AI is also going to expand the class divide and the wealth gap. It’s already upending many different industries. It’s already harming the entry-level white-collar job market. It’s already destroying local ecosystems. It’s already being used in mortgage/criminal justice/health care access/state surveillance and so much more to sort people and deny access.
College students are likely aware of the deep injustices that are being perpetrated with AI; my students talk about this constantly. They share their anxieties about environmental collapse. They talk about digital red lining and racial-and-gender bias in algorithms. They worry about AI-interviews, predatory AI gig work, and AI-driven algorithms for sorting job applicants.
They share their love of physical media like records and CDs, notebooks and stickers.

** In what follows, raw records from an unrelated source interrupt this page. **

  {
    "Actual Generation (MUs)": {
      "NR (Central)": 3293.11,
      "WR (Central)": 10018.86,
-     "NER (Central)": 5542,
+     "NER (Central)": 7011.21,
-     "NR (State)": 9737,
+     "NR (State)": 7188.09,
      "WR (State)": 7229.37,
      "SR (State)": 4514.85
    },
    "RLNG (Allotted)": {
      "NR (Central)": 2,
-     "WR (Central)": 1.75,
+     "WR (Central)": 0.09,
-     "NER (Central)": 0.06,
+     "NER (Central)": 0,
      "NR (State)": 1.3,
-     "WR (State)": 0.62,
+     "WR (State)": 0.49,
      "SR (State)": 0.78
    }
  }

And they talk about their frustration with universities waffling on AI policies, jumping into corporate partnerships that unleash AI on them (whether they want it, use it, are addicted to it, or refuse it).
Sure, there are the stories of students who heavily rely on AI to complete their degrees. There are the interviews with students who have so deeply embedded AI into their learning infrastructure that they cannot distinguish between what they produce and what AI produces for them. And there are the stories of students who are addicted to AI, even though they know it is likely tanking their critical thinking and attention skills.

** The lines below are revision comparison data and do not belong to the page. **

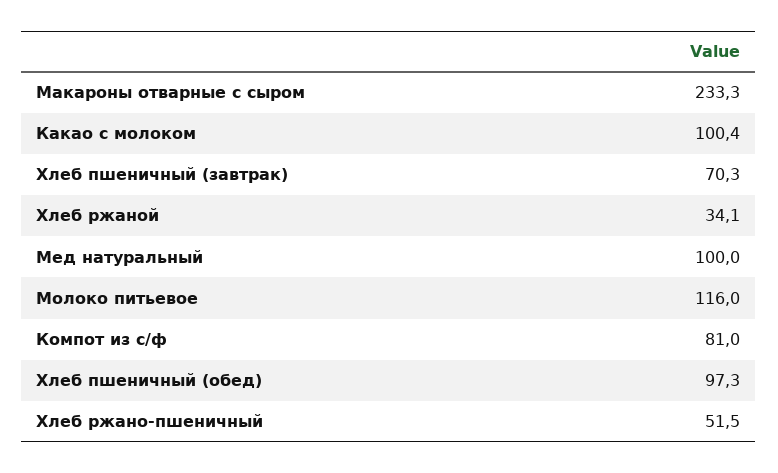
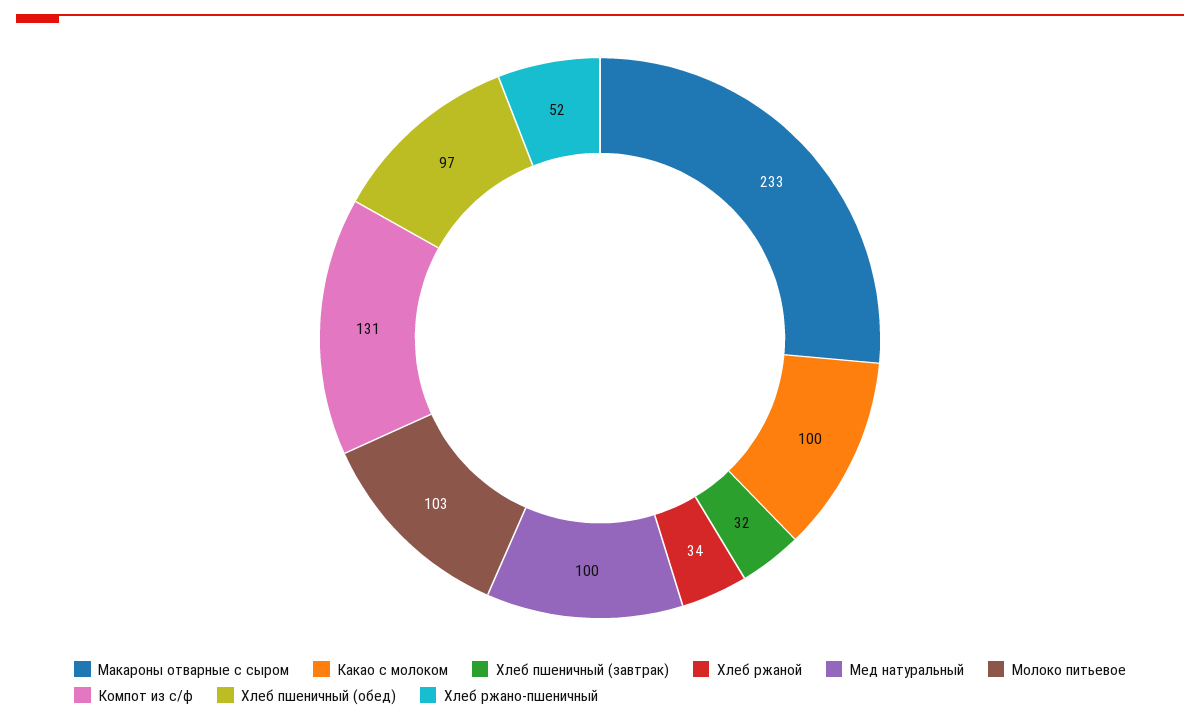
  {
    "Макароны отварные с сыром": 233.3,
    "Какао с молоком": 100.4,
-   "Хлеб пшеничный (завтрак)": 70.3,
+   "Хлеб пшеничный (завтрак)": 32,
    "Хлеб ржаной": 34.1,
    "Мед натуральный": 100,
-   "Молоко питьевое": 116,
+   "Молоко питьевое": 103,
-   "Компот из с/ф": 81,
+   "Компот из с/ф": 131,
    "Хлеб пшеничный (обед)": 97.3,
    "Хлеб ржано-пшеничный": 51.5
  }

But rather than blame students for both hating and using AI to move through college, it’s important to understand how higher education’s mixed messages on AI use and the recent full-throated embrace of AI by most higher education administrators is part and parcel of the problem.
Universities were once moral and intellectual centers of discourse. However, we’ve lost the trust of the public over the past decade: confidence in higher education has fallen by 21%. In a moment when high costs, precarious work, and pessimism about the future are coalescing to create a new fatalism (which we see in our politics, in our media, in popular culture), higher education can be an antidote, but we’re not rising to meet the moment.
Instead, most institutions are following similar playbooks laid out by consulting firms backed by venture capital that have already destroyed so many other sectors of our economy (and contributed to this disillusionment). Colleges and universities are becoming a monoculture—one interchangeable with another—which is bad for institutional trust-building, cultivation of belonging, and attracting and retaining students (the holy grail of administrators).
In place of all this depressing and scary stuff, I talk with my students about hope, about care, about ethics, about values, about happiness and meaning. We write. We read. We create. We interact with others to learn. We lead. And we empathize.
Are some of my students using AI for some of this work?
Maybe.
But they are also clearly demonstrating to me through how they speak, what they share in their in-class writing, what materials they produce, that they are learning.
I am not a perfect educator. But I believe in cultivating a sense of purpose, mission, and connection in my students. And none of them boo me when I speak to them because I speak to them with their needs and their anxieties and their futures in mind.
Perhaps these CEOs need an introductory lesson in rhetoric that I share with my students.
Credit KPU Pressbook, “The Rhetorical Triangle.”
· You can share data to appeal to the reader’s reason.
· You can share personal experiences and feelings to connect with your reader.
· You can establish credibility (and appeal to the reader’s values).
· But if you do all of this at once, you are likely to make more of an impact on their sentiment.
· Most importantly, however, you need to know your audience and the purpose you are writing for.
These CEOs can’t read the room.
It’s remarkable that they got to where they are now. But, then again, perhaps AI will also eat their work and relevance…
With 20 years in the classroom, I say the kids are alright. Keep booing. Keep questioning power and intent. Be rhetorically savvy. Don’t fall for hype or fear mongering.
There is hope for a better future with you and your creative, technical, emotional gifts in it.